A quarter of people with diabetes in England have not had the condition diagnosed, a study suggests.
More than 1.7m people in England have diabetes
Among women over 40 who had diabetes, 45% had not had it diagnosed, the Healthcare Commission reported.
The NHS watchdog carried out an audit in 2003-4 of 250,000 patients in the country, covering 1,700 GP practices and 47 hospital trusts.
More than 1.7m people in England have diabetes - 75% of whom are type 2, which is linked to obesity.
Campaigners said the NHS must make sure people are identified before long-term complications took effect.
The NHS watchdog carried out an audit of 250,000 patients in the country, covering 1,700 GP practices and 47 hospital trusts in 2003-4.
The study concluded that 77% of diabetes patients were diagnosed after comparing GP records of diabetes patients to epidemiological estimates of the numbers with the condition, but the figure dropped to 55% for women over 40.
It was suggested that the reason for the lack of diagnosis among older women was because the only systematic diabetes screening was for heart disease patients, a greater proportion of whom are men.
The watchdog also found fewer than 50% of diagnosed people were receiving eye tests - putting them at risk of blindness, one of the long-term complications of diabetes.
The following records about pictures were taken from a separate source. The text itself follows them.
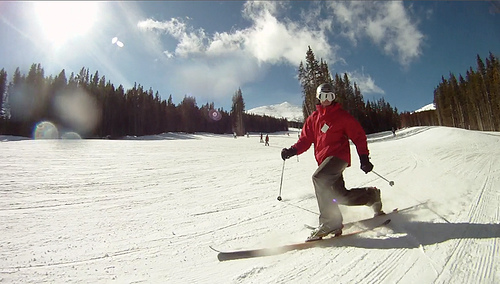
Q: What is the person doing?
A: Skiing.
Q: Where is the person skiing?
A: On a mountain.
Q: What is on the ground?
A: Snow.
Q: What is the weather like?
A: Sunny.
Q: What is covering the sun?
A: Clouds.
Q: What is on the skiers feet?
A: Skis.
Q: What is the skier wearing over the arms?
A: A coat.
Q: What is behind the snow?
A: Trees.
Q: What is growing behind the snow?
A: Trees.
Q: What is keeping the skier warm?
A: A coat.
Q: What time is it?
A: Afternoon.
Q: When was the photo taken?
A: During the daytime.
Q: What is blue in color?
A: The sky.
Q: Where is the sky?
A: Above the skier.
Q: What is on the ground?
A: Snow.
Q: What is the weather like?
A: Sunny.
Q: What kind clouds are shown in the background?
A: Stratus.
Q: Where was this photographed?
A: Mountain.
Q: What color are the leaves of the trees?
A: Green.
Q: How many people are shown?
A: Seven.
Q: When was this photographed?
A: Day time.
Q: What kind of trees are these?
A: Evergreen.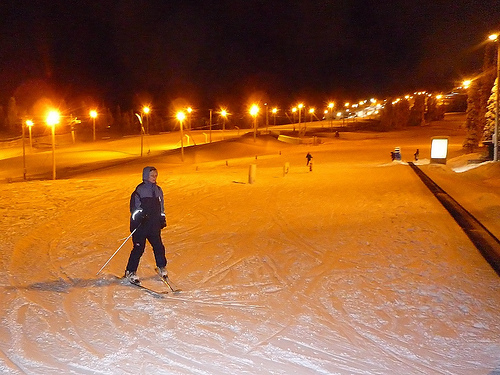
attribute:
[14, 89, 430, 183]
light row — long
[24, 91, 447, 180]
lights — on, orange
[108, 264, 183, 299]
skis — white, turned in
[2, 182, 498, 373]
snow — white, packed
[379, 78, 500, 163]
trees — lined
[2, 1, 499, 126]
sky — dark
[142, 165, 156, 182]
hood — up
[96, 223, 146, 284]
ski pole — shiny chrome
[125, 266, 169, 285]
boots — white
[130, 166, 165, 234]
jacket — blue, purple, black, grey, gray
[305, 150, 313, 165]
person — running, far, skiing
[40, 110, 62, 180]
light — on, orange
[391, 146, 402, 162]
trash cans — blue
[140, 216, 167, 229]
gloves — black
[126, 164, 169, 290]
woman — skiing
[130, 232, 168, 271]
pants — black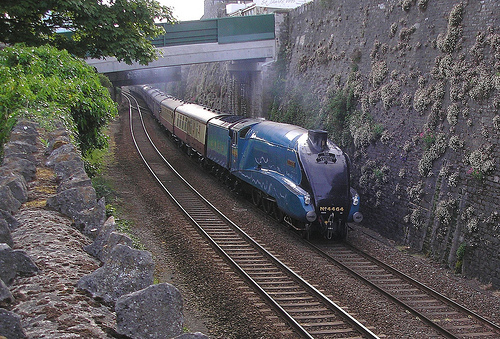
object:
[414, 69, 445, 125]
moss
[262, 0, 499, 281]
rocks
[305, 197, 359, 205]
lights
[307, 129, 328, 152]
shaft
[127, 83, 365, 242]
cars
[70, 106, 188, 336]
side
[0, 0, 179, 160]
bushes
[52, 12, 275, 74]
bridge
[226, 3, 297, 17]
roof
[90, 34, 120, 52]
windows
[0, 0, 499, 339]
canyon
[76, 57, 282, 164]
tunnel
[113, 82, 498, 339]
rails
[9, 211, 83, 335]
path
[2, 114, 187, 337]
ledge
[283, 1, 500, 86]
plants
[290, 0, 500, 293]
cliff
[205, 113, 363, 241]
engine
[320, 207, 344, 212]
number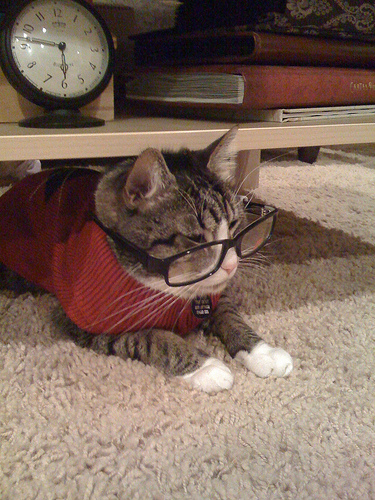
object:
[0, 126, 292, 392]
cat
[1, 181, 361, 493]
carpet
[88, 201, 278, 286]
eye glass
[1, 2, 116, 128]
clock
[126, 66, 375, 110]
books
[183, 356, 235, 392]
claws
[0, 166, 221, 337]
dress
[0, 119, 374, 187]
table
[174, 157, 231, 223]
stripes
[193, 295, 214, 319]
tag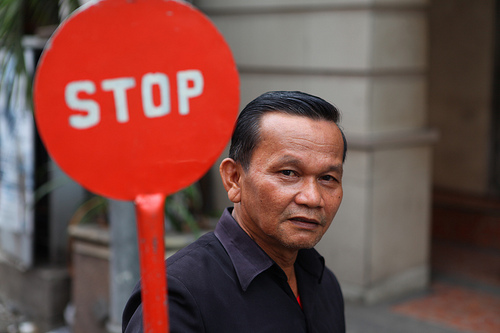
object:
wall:
[207, 0, 494, 298]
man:
[140, 91, 347, 332]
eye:
[317, 175, 339, 184]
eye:
[275, 170, 302, 179]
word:
[65, 70, 203, 131]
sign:
[35, 0, 239, 331]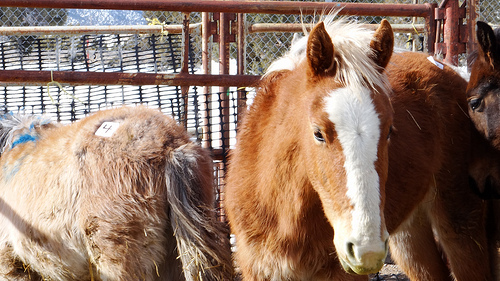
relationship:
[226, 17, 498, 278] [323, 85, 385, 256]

Some 56% of diabetes patients were not managing their glucose levels within the official guidelines, the report said.
The watchdog recommended that yearly checks on glucose, cholesterol and blood pressure levels be carried out for most patients.
Healthcare Commission chief executive Anna Walker said she wanted the NHS to make improvements and local health bosses would be judged on it in the future.
"We expect to see changes as a result of this work and we will be using participation in the audit as part of our annual performance ratings from primary care trusts.
"It is very important that patients and the public are informed of and understand the benefits of treatment and follow-up care for diabetes, as well as the risks of long-term complications that will result without diagnosis or treatment."
Douglas Smallwood, chief executive of Diabetes UK, said it was important that NHS services stopped letting undiagnosed patients slip through net and the public became more aware of the condition.
He added: "The longer people are left undiagnosed or are not managing their diabetes, the greater the risk of long-term complications such as heart and kidney disease, blindness and amputations."
Dr Sue Roberts, the Department of Health's national clinical director for diabetes, said "improvements will be needed".
She added: "This information is already telling us a lot about the level and extent of diabetes care in England."